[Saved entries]
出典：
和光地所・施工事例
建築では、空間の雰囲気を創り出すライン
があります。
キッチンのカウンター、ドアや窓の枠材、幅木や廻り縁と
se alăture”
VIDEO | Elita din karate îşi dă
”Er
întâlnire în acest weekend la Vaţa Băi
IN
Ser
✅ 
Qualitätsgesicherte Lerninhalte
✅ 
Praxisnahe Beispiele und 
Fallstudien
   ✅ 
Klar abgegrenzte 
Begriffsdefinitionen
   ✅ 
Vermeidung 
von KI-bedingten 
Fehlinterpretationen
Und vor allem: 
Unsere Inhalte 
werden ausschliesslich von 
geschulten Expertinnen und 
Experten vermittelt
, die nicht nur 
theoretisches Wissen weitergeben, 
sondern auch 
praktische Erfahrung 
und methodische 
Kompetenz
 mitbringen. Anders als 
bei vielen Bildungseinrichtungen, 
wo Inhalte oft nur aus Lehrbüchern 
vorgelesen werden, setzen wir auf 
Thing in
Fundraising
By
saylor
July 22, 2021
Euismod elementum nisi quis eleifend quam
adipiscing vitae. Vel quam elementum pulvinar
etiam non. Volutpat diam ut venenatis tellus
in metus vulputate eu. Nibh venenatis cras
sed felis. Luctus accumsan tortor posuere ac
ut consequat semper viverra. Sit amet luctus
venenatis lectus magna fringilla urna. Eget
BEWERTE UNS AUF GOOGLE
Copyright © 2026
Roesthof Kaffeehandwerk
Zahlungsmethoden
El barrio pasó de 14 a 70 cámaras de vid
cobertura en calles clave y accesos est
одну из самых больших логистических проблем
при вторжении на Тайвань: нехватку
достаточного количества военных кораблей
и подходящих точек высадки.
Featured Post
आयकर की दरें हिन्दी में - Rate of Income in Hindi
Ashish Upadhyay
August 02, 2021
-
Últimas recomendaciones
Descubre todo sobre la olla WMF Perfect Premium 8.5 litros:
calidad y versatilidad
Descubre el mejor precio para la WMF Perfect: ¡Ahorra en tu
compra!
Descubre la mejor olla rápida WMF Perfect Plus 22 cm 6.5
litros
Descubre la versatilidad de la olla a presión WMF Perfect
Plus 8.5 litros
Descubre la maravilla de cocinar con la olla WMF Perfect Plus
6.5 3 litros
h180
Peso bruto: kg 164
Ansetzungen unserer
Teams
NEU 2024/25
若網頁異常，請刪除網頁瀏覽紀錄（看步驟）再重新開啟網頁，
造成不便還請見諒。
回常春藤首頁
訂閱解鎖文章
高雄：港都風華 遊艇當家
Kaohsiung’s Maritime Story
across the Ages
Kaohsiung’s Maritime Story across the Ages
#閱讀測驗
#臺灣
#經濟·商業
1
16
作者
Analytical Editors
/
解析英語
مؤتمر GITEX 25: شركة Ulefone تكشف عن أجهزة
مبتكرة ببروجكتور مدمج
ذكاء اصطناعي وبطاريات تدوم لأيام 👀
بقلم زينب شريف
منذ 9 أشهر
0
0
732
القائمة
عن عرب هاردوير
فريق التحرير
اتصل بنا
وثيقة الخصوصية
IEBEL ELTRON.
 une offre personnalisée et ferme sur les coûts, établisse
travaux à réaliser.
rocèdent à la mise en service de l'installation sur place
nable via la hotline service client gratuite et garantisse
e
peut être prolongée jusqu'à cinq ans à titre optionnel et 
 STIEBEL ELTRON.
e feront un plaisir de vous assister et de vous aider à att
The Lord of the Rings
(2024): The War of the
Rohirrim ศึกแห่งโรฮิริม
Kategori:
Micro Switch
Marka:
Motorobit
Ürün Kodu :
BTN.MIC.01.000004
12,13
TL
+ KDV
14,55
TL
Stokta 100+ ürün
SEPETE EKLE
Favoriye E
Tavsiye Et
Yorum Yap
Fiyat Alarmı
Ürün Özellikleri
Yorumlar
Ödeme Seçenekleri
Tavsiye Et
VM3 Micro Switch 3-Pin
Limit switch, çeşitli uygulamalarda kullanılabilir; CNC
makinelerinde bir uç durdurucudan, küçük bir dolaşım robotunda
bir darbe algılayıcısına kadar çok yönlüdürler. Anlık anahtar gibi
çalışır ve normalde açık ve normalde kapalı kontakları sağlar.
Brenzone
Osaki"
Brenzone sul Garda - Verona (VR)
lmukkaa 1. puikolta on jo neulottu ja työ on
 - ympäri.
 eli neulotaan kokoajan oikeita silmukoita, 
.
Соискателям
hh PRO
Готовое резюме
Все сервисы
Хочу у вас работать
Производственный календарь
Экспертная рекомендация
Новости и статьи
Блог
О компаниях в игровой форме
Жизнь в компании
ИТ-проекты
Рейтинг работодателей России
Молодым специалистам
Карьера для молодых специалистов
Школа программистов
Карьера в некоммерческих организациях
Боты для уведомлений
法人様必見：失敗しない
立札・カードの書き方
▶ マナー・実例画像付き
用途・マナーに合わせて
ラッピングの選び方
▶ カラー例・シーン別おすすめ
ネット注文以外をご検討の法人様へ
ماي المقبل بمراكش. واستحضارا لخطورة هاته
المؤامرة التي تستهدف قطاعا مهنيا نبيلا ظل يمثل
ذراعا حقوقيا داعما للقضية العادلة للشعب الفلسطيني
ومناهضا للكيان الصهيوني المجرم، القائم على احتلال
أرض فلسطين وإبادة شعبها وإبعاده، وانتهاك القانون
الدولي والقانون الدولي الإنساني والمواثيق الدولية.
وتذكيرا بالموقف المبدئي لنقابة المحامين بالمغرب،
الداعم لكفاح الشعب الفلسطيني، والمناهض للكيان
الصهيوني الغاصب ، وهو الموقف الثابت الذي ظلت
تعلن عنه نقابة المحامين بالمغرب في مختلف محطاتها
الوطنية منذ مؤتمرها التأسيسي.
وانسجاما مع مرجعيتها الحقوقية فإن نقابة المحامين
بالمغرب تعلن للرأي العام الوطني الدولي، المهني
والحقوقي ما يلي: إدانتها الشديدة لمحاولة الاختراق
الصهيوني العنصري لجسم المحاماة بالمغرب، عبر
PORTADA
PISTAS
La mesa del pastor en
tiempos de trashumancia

## Required action
Give the entries again in full, with nothing changed.

## Task response
出典：
和光地所・施工事例
建築では、空間の雰囲気を創り出すライン
があります。
キッチンのカウンター、ドアや窓の枠材、幅木や廻り縁と
se alăture”
VIDEO | Elita din karate îşi dă
”Er
întâlnire în acest weekend la Vaţa Băi
IN
Ser
✅ 
Qualitätsgesicherte Lerninhalte
✅ 
Praxisnahe Beispiele und 
Fallstudien
   ✅ 
Klar abgegrenzte 
Begriffsdefinitionen
   ✅ 
Vermeidung 
von KI-bedingten 
Fehlinterpretationen
Und vor allem: 
Unsere Inhalte 
werden ausschliesslich von 
geschulten Expertinnen und 
Experten vermittelt
, die nicht nur 
theoretisches Wissen weitergeben, 
sondern auch 
praktische Erfahrung 
und methodische 
Kompetenz
 mitbringen. Anders als 
bei vielen Bildungseinrichtungen, 
wo Inhalte oft nur aus Lehrbüchern 
vorgelesen werden, setzen wir auf 
Thing in
Fundraising
By
saylor
July 22, 2021
Euismod elementum nisi quis eleifend quam
adipiscing vitae. Vel quam elementum pulvinar
etiam non. Volutpat diam ut venenatis tellus
in metus vulputate eu. Nibh venenatis cras
sed felis. Luctus accumsan tortor posuere ac
ut consequat semper viverra. Sit amet luctus
venenatis lectus magna fringilla urna. Eget
BEWERTE UNS AUF GOOGLE
Copyright © 2026
Roesthof Kaffeehandwerk
Zahlungsmethoden
El barrio pasó de 14 a 70 cámaras de vid
cobertura en calles clave y accesos est
одну из самых больших логистических проблем
при вторжении на Тайвань: нехватку
достаточного количества военных кораблей
и подходящих точек высадки.
Featured Post
आयकर की दरें हिन्दी में - Rate of Income in Hindi
Ashish Upadhyay
August 02, 2021
-
Últimas recomendaciones
Descubre todo sobre la olla WMF Perfect Premium 8.5 litros:
calidad y versatilidad
Descubre el mejor precio para la WMF Perfect: ¡Ahorra en tu
compra!
Descubre la mejor olla rápida WMF Perfect Plus 22 cm 6.5
litros
Descubre la versatilidad de la olla a presión WMF Perfect
Plus 8.5 litros
Descubre la maravilla de cocinar con la olla WMF Perfect Plus
6.5 3 litros
h180
Peso bruto: kg 164
Ansetzungen unserer
Teams
NEU 2024/25
若網頁異常，請刪除網頁瀏覽紀錄（看步驟）再重新開啟網頁，
造成不便還請見諒。
回常春藤首頁
訂閱解鎖文章
高雄：港都風華 遊艇當家
Kaohsiung’s Maritime Story
across the Ages
Kaohsiung’s Maritime Story across the Ages
#閱讀測驗
#臺灣
#經濟·商業
1
16
作者
Analytical Editors
/
解析英語
مؤتمر GITEX 25: شركة Ulefone تكشف عن أجهزة
مبتكرة ببروجكتور مدمج
ذكاء اصطناعي وبطاريات تدوم لأيام 👀
بقلم زينب شريف
منذ 9 أشهر
0
0
732
القائمة
عن عرب هاردوير
فريق التحرير
اتصل بنا
وثيقة الخصوصية
IEBEL ELTRON.
 une offre personnalisée et ferme sur les coûts, établisse
travaux à réaliser.
rocèdent à la mise en service de l'installation sur place
nable via la hotline service client gratuite et garantisse
e
peut être prolongée jusqu'à cinq ans à titre optionnel et 
 STIEBEL ELTRON.
e feront un plaisir de vous assister et de vous aider à att
The Lord of the Rings
(2024): The War of the
Rohirrim ศึกแห่งโรฮิริม
Kategori:
Micro Switch
Marka:
Motorobit
Ürün Kodu :
BTN.MIC.01.000004
12,13
TL
+ KDV
14,55
TL
Stokta 100+ ürün
SEPETE EKLE
Favoriye E
Tavsiye Et
Yorum Yap
Fiyat Alarmı
Ürün Özellikleri
Yorumlar
Ödeme Seçenekleri
Tavsiye Et
VM3 Micro Switch 3-Pin
Limit switch, çeşitli uygulamalarda kullanılabilir; CNC
makinelerinde bir uç durdurucudan, küçük bir dolaşım robotunda
bir darbe algılayıcısına kadar çok yönlüdürler. Anlık anahtar gibi
çalışır ve normalde açık ve normalde kapalı kontakları sağlar.
Brenzone
Osaki"
Brenzone sul Garda - Verona (VR)
lmukkaa 1. puikolta on jo neulottu ja työ on
 - ympäri.
 eli neulotaan kokoajan oikeita silmukoita, 
.
Соискателям
hh PRO
Готовое резюме
Все сервисы
Хочу у вас работать
Производственный календарь
Экспертная рекомендация
Новости и статьи
Блог
О компаниях в игровой форме
Жизнь в компании
ИТ-проекты
Рейтинг работодателей России
Молодым специалистам
Карьера для молодых специалистов
Школа программистов
Карьера в некоммерческих организациях
Боты для уведомлений
法人様必見：失敗しない
立札・カードの書き方
▶ マナー・実例画像付き
用途・マナーに合わせて
ラッピングの選び方
▶ カラー例・シーン別おすすめ
ネット注文以外をご検討の法人様へ
ماي المقبل بمراكش. واستحضارا لخطورة هاته
المؤامرة التي تستهدف قطاعا مهنيا نبيلا ظل يمثل
ذراعا حقوقيا داعما للقضية العادلة للشعب الفلسطيني
ومناهضا للكيان الصهيوني المجرم، القائم على احتلال
أرض فلسطين وإبادة شعبها وإبعاده، وانتهاك القانون
الدولي والقانون الدولي الإنساني والمواثيق الدولية.
وتذكيرا بالموقف المبدئي لنقابة المحامين بالمغرب،
الداعم لكفاح الشعب الفلسطيني، والمناهض للكيان
الصهيوني الغاصب ، وهو الموقف الثابت الذي ظلت
تعلن عنه نقابة المحامين بالمغرب في مختلف محطاتها
الوطنية منذ مؤتمرها التأسيسي.
وانسجاما مع مرجعيتها الحقوقية فإن نقابة المحامين
بالمغرب تعلن للرأي العام الوطني الدولي، المهني
والحقوقي ما يلي: إدانتها الشديدة لمحاولة الاختراق
الصهيوني العنصري لجسم المحاماة بالمغرب، عبر
PORTADA
PISTAS
La mesa del pastor en
tiempos de trashumancia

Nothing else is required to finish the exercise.